30 Eylül 2012 Pazar

pazartesi - bir masum mor menekşe


Salı sabahı uyandığımda penceremde masum bir menekşe yaprağı gördüm pazartesi yeşilcileri. İçgüdüsel olarak bir çaybardağına su koydum ve yaprağı bardağa bıraktım. Akabinde kendime yazdığım orotoryomu mırıldanmaya başladım; üç saat ya geçti ya geçmedi, menekşe yaprağı kök vermeye başlamıştı. Bahçeden biraz toprak aldım ve menekşe yaprağını saksıya diktim.

*Çadır kurmasını bilmeli.
*Kumalık değil, ablalık yapabilmeli.
*Ağlarken burnunda baloncuk olmamalı.
*Yenilmeyi bilmemeli.
*Asla konuşurken ağzından tükrük çıkmamalı.

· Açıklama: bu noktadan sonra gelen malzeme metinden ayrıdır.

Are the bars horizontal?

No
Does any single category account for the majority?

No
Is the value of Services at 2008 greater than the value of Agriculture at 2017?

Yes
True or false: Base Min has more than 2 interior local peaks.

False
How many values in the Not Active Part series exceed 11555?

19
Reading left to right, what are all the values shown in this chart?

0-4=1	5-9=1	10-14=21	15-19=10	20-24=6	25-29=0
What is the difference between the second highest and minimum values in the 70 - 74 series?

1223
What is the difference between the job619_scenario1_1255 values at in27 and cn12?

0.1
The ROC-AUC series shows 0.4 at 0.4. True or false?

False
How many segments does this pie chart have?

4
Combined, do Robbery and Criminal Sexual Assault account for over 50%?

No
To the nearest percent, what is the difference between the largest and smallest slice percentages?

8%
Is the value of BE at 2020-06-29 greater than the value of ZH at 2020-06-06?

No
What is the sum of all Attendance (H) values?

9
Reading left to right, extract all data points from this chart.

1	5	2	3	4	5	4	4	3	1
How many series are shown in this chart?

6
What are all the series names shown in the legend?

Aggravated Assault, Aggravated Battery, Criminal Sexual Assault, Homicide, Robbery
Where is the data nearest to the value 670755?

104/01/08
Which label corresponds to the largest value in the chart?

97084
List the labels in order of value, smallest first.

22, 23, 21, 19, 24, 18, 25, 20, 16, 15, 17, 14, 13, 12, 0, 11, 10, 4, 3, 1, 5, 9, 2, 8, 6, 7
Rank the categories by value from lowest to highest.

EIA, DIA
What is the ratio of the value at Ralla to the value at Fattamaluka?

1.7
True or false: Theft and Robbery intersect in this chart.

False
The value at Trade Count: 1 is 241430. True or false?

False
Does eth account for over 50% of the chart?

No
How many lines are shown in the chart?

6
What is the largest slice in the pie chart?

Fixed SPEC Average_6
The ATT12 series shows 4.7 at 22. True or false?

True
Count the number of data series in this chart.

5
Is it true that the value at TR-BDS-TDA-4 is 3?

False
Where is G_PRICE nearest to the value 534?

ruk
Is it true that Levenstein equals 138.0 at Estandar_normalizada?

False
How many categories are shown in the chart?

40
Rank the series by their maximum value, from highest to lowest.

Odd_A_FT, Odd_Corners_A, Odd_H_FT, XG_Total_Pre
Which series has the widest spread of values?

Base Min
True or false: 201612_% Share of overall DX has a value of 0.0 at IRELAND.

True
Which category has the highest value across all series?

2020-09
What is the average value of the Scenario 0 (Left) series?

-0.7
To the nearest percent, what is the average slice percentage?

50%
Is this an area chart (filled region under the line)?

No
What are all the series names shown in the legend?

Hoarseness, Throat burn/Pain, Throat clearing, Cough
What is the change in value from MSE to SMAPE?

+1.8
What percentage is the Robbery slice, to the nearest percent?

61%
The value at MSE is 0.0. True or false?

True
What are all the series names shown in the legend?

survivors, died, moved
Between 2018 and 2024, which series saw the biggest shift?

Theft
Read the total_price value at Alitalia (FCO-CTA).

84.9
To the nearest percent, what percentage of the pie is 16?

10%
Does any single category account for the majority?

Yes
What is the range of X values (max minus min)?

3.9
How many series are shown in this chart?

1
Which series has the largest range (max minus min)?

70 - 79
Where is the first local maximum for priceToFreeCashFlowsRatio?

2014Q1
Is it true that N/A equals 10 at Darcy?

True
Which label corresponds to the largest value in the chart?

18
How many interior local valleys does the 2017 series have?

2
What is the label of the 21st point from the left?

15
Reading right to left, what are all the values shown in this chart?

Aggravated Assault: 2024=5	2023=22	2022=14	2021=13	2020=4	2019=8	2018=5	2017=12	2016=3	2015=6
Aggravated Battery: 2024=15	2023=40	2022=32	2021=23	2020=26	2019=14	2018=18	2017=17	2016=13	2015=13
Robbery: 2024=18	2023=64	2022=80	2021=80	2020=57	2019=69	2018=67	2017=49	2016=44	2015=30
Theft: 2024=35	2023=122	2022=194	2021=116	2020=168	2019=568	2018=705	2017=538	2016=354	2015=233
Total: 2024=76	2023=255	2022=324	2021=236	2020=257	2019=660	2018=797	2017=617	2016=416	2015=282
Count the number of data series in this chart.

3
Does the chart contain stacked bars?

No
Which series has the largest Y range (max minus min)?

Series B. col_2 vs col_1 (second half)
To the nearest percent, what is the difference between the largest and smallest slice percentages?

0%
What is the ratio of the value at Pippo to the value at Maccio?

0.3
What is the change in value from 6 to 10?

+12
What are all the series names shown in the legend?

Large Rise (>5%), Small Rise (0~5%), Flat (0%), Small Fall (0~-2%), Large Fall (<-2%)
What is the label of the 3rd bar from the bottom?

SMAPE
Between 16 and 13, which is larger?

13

O gece beni yine uyku tutmadı. Sabaha kadar, sarı rengi nasıl gökkuşağından silebileceğimi, erke dönengecini, kurban bayramının hafta sonuyla birleşip birleşmediğini, saatleri bu sene geri alıp almamayı, muhteşem kadını, takip edilmenin haz verip vermeyeceğini ve konserve barbunyanın nasıl bu kadar lezzetli olduğunu sesli olarak düşündüm. Tam güneş doğarken bir şey kafamı itmeye başladı. Geri zekalı menekşe onunla konuşuyorum sanıp büyümüştü. Sonra aldım ekmek bıçağını; yer misin yemez misin?